======== Given records ========

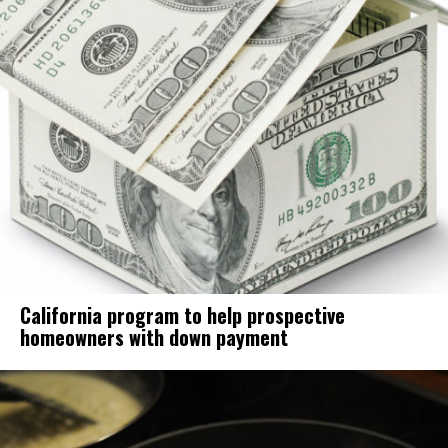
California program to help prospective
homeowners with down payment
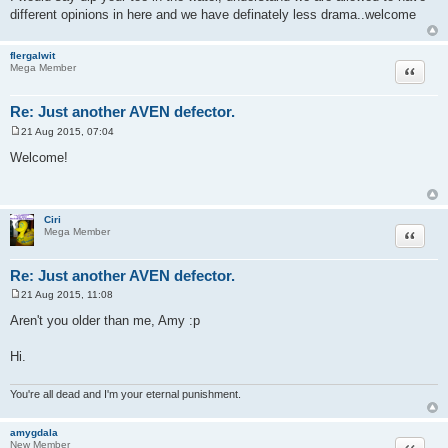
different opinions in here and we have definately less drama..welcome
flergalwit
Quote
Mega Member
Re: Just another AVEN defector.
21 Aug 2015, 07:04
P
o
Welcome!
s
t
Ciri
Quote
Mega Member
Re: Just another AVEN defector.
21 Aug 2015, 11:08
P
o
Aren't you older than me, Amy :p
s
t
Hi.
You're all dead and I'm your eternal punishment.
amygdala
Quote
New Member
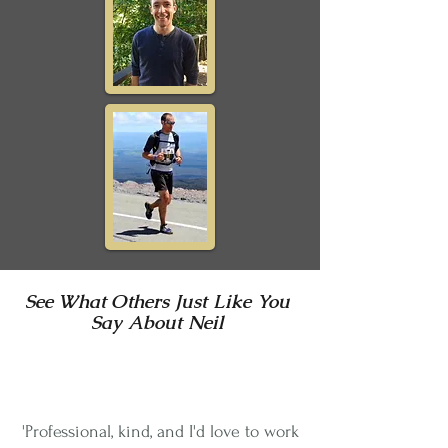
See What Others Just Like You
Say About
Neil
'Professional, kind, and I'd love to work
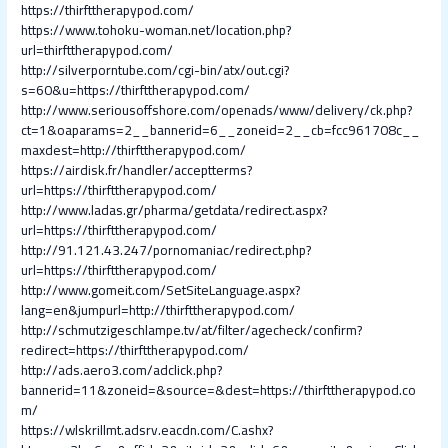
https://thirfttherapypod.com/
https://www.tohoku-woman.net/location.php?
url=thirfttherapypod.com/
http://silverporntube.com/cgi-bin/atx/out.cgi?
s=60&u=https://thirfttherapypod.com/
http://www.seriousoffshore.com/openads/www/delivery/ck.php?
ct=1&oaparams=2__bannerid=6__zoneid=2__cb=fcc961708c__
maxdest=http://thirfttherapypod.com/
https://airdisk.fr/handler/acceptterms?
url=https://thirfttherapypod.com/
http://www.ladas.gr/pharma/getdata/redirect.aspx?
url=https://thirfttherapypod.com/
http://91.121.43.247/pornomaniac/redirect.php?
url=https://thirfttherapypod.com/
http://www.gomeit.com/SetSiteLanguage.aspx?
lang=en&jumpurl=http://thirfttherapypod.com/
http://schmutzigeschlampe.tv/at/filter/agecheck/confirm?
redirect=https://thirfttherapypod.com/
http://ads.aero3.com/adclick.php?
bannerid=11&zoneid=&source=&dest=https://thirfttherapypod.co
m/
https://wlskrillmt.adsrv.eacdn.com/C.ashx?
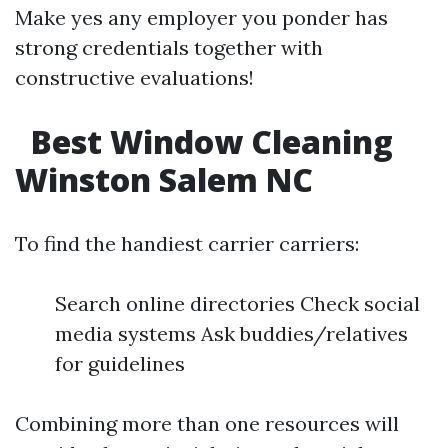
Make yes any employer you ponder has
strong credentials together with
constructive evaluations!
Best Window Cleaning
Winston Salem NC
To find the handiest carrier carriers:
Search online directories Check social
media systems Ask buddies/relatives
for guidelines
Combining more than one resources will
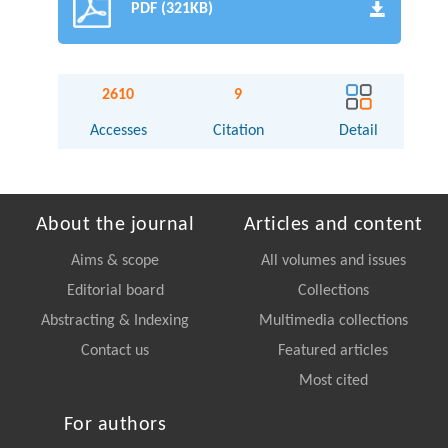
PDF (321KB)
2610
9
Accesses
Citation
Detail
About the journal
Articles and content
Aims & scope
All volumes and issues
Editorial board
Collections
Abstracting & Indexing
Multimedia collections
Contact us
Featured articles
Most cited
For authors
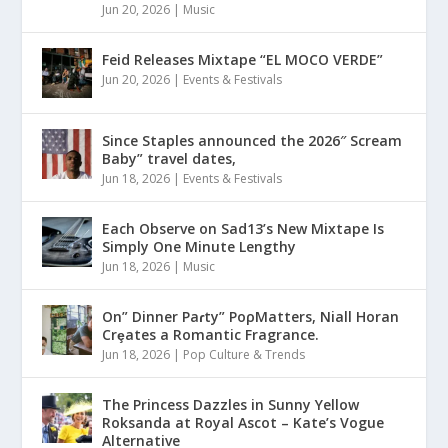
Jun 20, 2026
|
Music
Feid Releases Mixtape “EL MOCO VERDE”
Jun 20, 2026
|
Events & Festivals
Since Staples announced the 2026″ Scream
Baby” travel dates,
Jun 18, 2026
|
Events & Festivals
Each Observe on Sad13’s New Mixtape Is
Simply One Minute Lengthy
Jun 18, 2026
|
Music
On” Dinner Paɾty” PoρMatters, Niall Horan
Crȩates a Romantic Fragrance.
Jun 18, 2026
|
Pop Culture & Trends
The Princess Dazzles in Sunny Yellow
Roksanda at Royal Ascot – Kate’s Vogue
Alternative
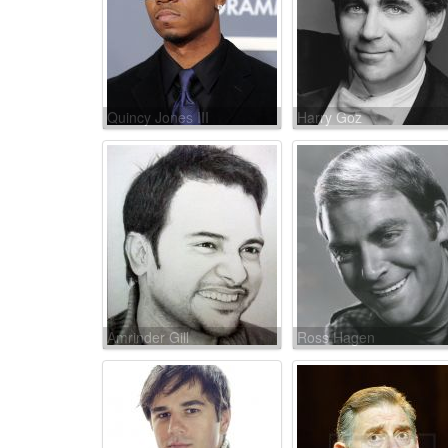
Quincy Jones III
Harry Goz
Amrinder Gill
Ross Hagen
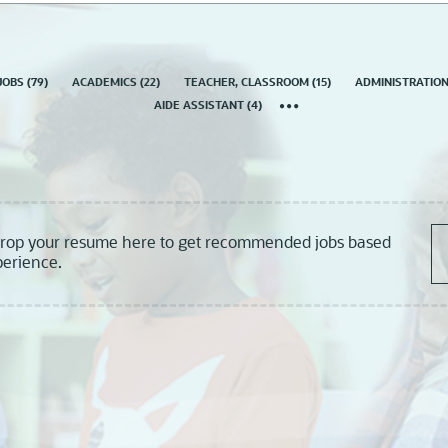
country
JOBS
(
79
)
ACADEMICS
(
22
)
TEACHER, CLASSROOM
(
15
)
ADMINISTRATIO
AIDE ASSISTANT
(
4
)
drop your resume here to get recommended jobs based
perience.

========

What you have to do
Retype everything in the entries exactly except the pictures.

Exercise output
California program to help prospective
homeowners with down payment
different opinions in here and we have definately less drama..welcome
flergalwit
Quote
Mega Member
Re: Just another AVEN defector.
21 Aug 2015, 07:04
P
o
Welcome!
s
t
Ciri
Quote
Mega Member
Re: Just another AVEN defector.
21 Aug 2015, 11:08
P
o
Aren't you older than me, Amy :p
s
t
Hi.
You're all dead and I'm your eternal punishment.
amygdala
Quote
New Member
See What Others Just Like You
Say About
Neil
'Professional, kind, and I'd love to work
https://thirfttherapypod.com/
https://www.tohoku-woman.net/location.php?
url=thirfttherapypod.com/
http://silverporntube.com/cgi-bin/atx/out.cgi?
s=60&u=https://thirfttherapypod.com/
http://www.seriousoffshore.com/openads/www/delivery/ck.php?
ct=1&oaparams=2__bannerid=6__zoneid=2__cb=fcc961708c__
maxdest=http://thirfttherapypod.com/
https://airdisk.fr/handler/acceptterms?
url=https://thirfttherapypod.com/
http://www.ladas.gr/pharma/getdata/redirect.aspx?
url=https://thirfttherapypod.com/
http://91.121.43.247/pornomaniac/redirect.php?
url=https://thirfttherapypod.com/
http://www.gomeit.com/SetSiteLanguage.aspx?
lang=en&jumpurl=http://thirfttherapypod.com/
http://schmutzigeschlampe.tv/at/filter/agecheck/confirm?
redirect=https://thirfttherapypod.com/
http://ads.aero3.com/adclick.php?
bannerid=11&zoneid=&source=&dest=https://thirfttherapypod.co
m/
https://wlskrillmt.adsrv.eacdn.com/C.ashx?
Make yes any employer you ponder has
strong credentials together with
constructive evaluations!
Best Window Cleaning
Winston Salem NC
To find the handiest carrier carriers:
Search online directories Check social
media systems Ask buddies/relatives
for guidelines
Combining more than one resources will
PDF (321KB)
2610
9
Accesses
Citation
Detail
About the journal
Articles and content
Aims & scope
All volumes and issues
Editorial board
Collections
Abstracting & Indexing
Multimedia collections
Contact us
Featured articles
Most cited
For authors
Jun 20, 2026
|
Music
Feid Releases Mixtape “EL MOCO VERDE”
Jun 20, 2026
|
Events & Festivals
Since Staples announced the 2026″ Scream
Baby” travel dates,
Jun 18, 2026
|
Events & Festivals
Each Observe on Sad13’s New Mixtape Is
Simply One Minute Lengthy
Jun 18, 2026
|
Music
On” Dinner Paɾty” PoρMatters, Niall Horan
Crȩates a Romantic Fragrance.
Jun 18, 2026
|
Pop Culture & Trends
The Princess Dazzles in Sunny Yellow
Roksanda at Royal Ascot – Kate’s Vogue
Alternative
Quincy Jones III
Harry Goz
Amrinder Gill
Ross Hagen
country
JOBS
(
79
)
ACADEMICS
(
22
)
TEACHER, CLASSROOM
(
15
)
ADMINISTRATIO
AIDE ASSISTANT
(
4
)
drop your resume here to get recommended jobs based
perience.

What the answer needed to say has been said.